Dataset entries
++++++++
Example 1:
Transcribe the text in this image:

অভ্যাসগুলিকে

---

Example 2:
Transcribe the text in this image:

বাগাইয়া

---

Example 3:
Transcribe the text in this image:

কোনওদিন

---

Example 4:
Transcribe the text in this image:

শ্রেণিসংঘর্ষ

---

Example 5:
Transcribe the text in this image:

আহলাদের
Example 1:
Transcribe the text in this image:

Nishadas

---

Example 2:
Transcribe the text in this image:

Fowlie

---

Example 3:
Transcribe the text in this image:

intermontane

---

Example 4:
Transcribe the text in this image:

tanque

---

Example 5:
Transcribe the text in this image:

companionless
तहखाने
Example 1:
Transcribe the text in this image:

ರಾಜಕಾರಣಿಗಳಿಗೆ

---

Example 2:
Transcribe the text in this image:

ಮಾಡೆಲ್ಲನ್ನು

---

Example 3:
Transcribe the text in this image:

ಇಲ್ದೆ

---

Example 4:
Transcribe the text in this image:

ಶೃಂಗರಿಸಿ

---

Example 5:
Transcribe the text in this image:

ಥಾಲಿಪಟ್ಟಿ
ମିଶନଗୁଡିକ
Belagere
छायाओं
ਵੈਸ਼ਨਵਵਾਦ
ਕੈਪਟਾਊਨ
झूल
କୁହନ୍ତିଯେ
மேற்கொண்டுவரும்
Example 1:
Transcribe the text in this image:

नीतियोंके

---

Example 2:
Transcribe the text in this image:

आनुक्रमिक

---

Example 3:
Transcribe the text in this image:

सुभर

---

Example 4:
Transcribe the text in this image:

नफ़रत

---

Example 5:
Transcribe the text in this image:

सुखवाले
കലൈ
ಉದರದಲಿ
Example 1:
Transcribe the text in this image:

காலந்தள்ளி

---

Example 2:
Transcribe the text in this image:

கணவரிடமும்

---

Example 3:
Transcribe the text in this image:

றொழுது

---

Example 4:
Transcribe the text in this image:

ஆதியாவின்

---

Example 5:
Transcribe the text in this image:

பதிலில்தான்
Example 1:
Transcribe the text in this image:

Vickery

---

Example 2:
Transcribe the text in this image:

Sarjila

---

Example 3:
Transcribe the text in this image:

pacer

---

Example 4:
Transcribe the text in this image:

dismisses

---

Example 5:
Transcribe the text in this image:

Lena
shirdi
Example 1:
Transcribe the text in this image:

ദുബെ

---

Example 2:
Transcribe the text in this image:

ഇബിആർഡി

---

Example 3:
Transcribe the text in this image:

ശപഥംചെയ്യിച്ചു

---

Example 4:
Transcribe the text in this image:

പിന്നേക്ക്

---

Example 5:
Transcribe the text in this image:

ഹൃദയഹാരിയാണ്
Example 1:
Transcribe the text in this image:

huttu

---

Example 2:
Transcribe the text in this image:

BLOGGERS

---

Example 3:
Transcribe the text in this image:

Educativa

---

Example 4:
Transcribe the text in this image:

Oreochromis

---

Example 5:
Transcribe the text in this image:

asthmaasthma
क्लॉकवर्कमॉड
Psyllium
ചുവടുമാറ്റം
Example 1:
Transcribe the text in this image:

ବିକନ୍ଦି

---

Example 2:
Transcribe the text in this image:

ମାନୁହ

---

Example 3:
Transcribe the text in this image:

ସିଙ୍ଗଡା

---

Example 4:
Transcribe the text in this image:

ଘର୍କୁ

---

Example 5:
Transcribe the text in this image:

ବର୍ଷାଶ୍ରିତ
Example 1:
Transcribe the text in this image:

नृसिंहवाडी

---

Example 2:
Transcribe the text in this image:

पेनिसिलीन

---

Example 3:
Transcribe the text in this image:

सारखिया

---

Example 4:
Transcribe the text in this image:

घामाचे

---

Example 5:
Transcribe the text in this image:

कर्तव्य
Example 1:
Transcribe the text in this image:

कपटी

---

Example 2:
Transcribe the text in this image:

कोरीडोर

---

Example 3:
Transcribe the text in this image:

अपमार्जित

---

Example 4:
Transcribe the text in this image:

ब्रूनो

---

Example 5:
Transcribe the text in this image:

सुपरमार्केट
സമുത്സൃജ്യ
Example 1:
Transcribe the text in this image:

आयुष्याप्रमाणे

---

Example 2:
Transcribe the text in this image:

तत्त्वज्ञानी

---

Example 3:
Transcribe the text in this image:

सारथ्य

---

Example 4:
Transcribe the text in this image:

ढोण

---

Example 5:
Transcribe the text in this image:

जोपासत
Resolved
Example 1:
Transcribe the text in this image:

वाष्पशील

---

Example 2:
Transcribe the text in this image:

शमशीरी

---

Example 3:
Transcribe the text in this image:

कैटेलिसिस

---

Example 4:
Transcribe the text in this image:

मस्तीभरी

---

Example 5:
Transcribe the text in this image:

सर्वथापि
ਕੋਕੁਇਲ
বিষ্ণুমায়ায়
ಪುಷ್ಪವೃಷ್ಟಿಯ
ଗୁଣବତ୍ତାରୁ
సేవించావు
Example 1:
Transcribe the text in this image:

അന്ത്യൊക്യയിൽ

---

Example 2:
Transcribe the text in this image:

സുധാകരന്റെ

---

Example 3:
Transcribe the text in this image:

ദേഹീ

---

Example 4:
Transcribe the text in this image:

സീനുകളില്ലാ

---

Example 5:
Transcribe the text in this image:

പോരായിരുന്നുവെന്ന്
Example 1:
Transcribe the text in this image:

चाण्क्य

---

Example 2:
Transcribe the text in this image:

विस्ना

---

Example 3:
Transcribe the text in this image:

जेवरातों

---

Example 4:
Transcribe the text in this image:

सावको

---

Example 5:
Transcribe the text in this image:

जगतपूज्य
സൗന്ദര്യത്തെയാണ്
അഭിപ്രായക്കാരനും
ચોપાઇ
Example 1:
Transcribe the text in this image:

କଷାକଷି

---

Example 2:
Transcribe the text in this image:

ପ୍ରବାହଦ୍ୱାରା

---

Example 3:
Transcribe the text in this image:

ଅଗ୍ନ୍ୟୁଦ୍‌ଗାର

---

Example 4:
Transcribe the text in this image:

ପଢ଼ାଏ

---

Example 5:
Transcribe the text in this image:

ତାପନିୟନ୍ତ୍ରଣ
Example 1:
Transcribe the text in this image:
++++++++
_Problem requirements:_
The entries shown above should be copied out word for word.

_Solution to the exercise:_
Example 1:
Transcribe the text in this image:

অভ্যাসগুলিকে

---

Example 2:
Transcribe the text in this image:

বাগাইয়া

---

Example 3:
Transcribe the text in this image:

কোনওদিন

---

Example 4:
Transcribe the text in this image:

শ্রেণিসংঘর্ষ

---

Example 5:
Transcribe the text in this image:

আহলাদের
Example 1:
Transcribe the text in this image:

Nishadas

---

Example 2:
Transcribe the text in this image:

Fowlie

---

Example 3:
Transcribe the text in this image:

intermontane

---

Example 4:
Transcribe the text in this image:

tanque

---

Example 5:
Transcribe the text in this image:

companionless
तहखाने
Example 1:
Transcribe the text in this image:

ರಾಜಕಾರಣಿಗಳಿಗೆ

---

Example 2:
Transcribe the text in this image:

ಮಾಡೆಲ್ಲನ್ನು

---

Example 3:
Transcribe the text in this image:

ಇಲ್ದೆ

---

Example 4:
Transcribe the text in this image:

ಶೃಂಗರಿಸಿ

---

Example 5:
Transcribe the text in this image:

ಥಾಲಿಪಟ್ಟಿ
ମିଶନଗୁଡିକ
Belagere
छायाओं
ਵੈਸ਼ਨਵਵਾਦ
ਕੈਪਟਾਊਨ
झूल
କୁହନ୍ତିଯେ
மேற்கொண்டுவரும்
Example 1:
Transcribe the text in this image:

नीतियोंके

---

Example 2:
Transcribe the text in this image:

आनुक्रमिक

---

Example 3:
Transcribe the text in this image:

सुभर

---

Example 4:
Transcribe the text in this image:

नफ़रत

---

Example 5:
Transcribe the text in this image:

सुखवाले
കലൈ
ಉದರದಲಿ
Example 1:
Transcribe the text in this image:

காலந்தள்ளி

---

Example 2:
Transcribe the text in this image:

கணவரிடமும்

---

Example 3:
Transcribe the text in this image:

றொழுது

---

Example 4:
Transcribe the text in this image:

ஆதியாவின்

---

Example 5:
Transcribe the text in this image:

பதிலில்தான்
Example 1:
Transcribe the text in this image:

Vickery

---

Example 2:
Transcribe the text in this image:

Sarjila

---

Example 3:
Transcribe the text in this image:

pacer

---

Example 4:
Transcribe the text in this image:

dismisses

---

Example 5:
Transcribe the text in this image:

Lena
shirdi
Example 1:
Transcribe the text in this image:

ദുബെ

---

Example 2:
Transcribe the text in this image:

ഇബിആർഡി

---

Example 3:
Transcribe the text in this image:

ശപഥംചെയ്യിച്ചു

---

Example 4:
Transcribe the text in this image:

പിന്നേക്ക്

---

Example 5:
Transcribe the text in this image:

ഹൃദയഹാരിയാണ്
Example 1:
Transcribe the text in this image:

huttu

---

Example 2:
Transcribe the text in this image:

BLOGGERS

---

Example 3:
Transcribe the text in this image:

Educativa

---

Example 4:
Transcribe the text in this image:

Oreochromis

---

Example 5:
Transcribe the text in this image:

asthmaasthma
क्लॉकवर्कमॉड
Psyllium
ചുവടുമാറ്റം
Example 1:
Transcribe the text in this image:

ବିକନ୍ଦି

---

Example 2:
Transcribe the text in this image:

ମାନୁହ

---

Example 3:
Transcribe the text in this image:

ସିଙ୍ଗଡା

---

Example 4:
Transcribe the text in this image:

ଘର୍କୁ

---

Example 5:
Transcribe the text in this image:

ବର୍ଷାଶ୍ରିତ
Example 1:
Transcribe the text in this image:

नृसिंहवाडी

---

Example 2:
Transcribe the text in this image:

पेनिसिलीन

---

Example 3:
Transcribe the text in this image:

सारखिया

---

Example 4:
Transcribe the text in this image:

घामाचे

---

Example 5:
Transcribe the text in this image:

कर्तव्य
Example 1:
Transcribe the text in this image:

कपटी

---

Example 2:
Transcribe the text in this image:

कोरीडोर

---

Example 3:
Transcribe the text in this image:

अपमार्जित

---

Example 4:
Transcribe the text in this image:

ब्रूनो

---

Example 5:
Transcribe the text in this image:

सुपरमार्केट
സമുത്സൃജ്യ
Example 1:
Transcribe the text in this image:

आयुष्याप्रमाणे

---

Example 2:
Transcribe the text in this image:

तत्त्वज्ञानी

---

Example 3:
Transcribe the text in this image:

सारथ्य

---

Example 4:
Transcribe the text in this image:

ढोण

---

Example 5:
Transcribe the text in this image:

जोपासत
Resolved
Example 1:
Transcribe the text in this image:

वाष्पशील

---

Example 2:
Transcribe the text in this image:

शमशीरी

---

Example 3:
Transcribe the text in this image:

कैटेलिसिस

---

Example 4:
Transcribe the text in this image:

मस्तीभरी

---

Example 5:
Transcribe the text in this image:

सर्वथापि
ਕੋਕੁਇਲ
বিষ্ণুমায়ায়
ಪುಷ್ಪವೃಷ್ಟಿಯ
ଗୁଣବତ୍ତାରୁ
సేవించావు
Example 1:
Transcribe the text in this image:

അന്ത്യൊക്യയിൽ

---

Example 2:
Transcribe the text in this image:

സുധാകരന്റെ

---

Example 3:
Transcribe the text in this image:

ദേഹീ

---

Example 4:
Transcribe the text in this image:

സീനുകളില്ലാ

---

Example 5:
Transcribe the text in this image:

പോരായിരുന്നുവെന്ന്
Example 1:
Transcribe the text in this image:

चाण्क्य

---

Example 2:
Transcribe the text in this image:

विस्ना

---

Example 3:
Transcribe the text in this image:

जेवरातों

---

Example 4:
Transcribe the text in this image:

सावको

---

Example 5:
Transcribe the text in this image:

जगतपूज्य
സൗന്ദര്യത്തെയാണ്
അഭിപ്രായക്കാരനും
ચોપાઇ
Example 1:
Transcribe the text in this image:

କଷାକଷି

---

Example 2:
Transcribe the text in this image:

ପ୍ରବାହଦ୍ୱାରା

---

Example 3:
Transcribe the text in this image:

ଅଗ୍ନ୍ୟୁଦ୍‌ଗାର

---

Example 4:
Transcribe the text in this image:

ପଢ଼ାଏ

---

Example 5:
Transcribe the text in this image:

ତାପନିୟନ୍ତ୍ରଣ
Example 1:
Transcribe the text in this image:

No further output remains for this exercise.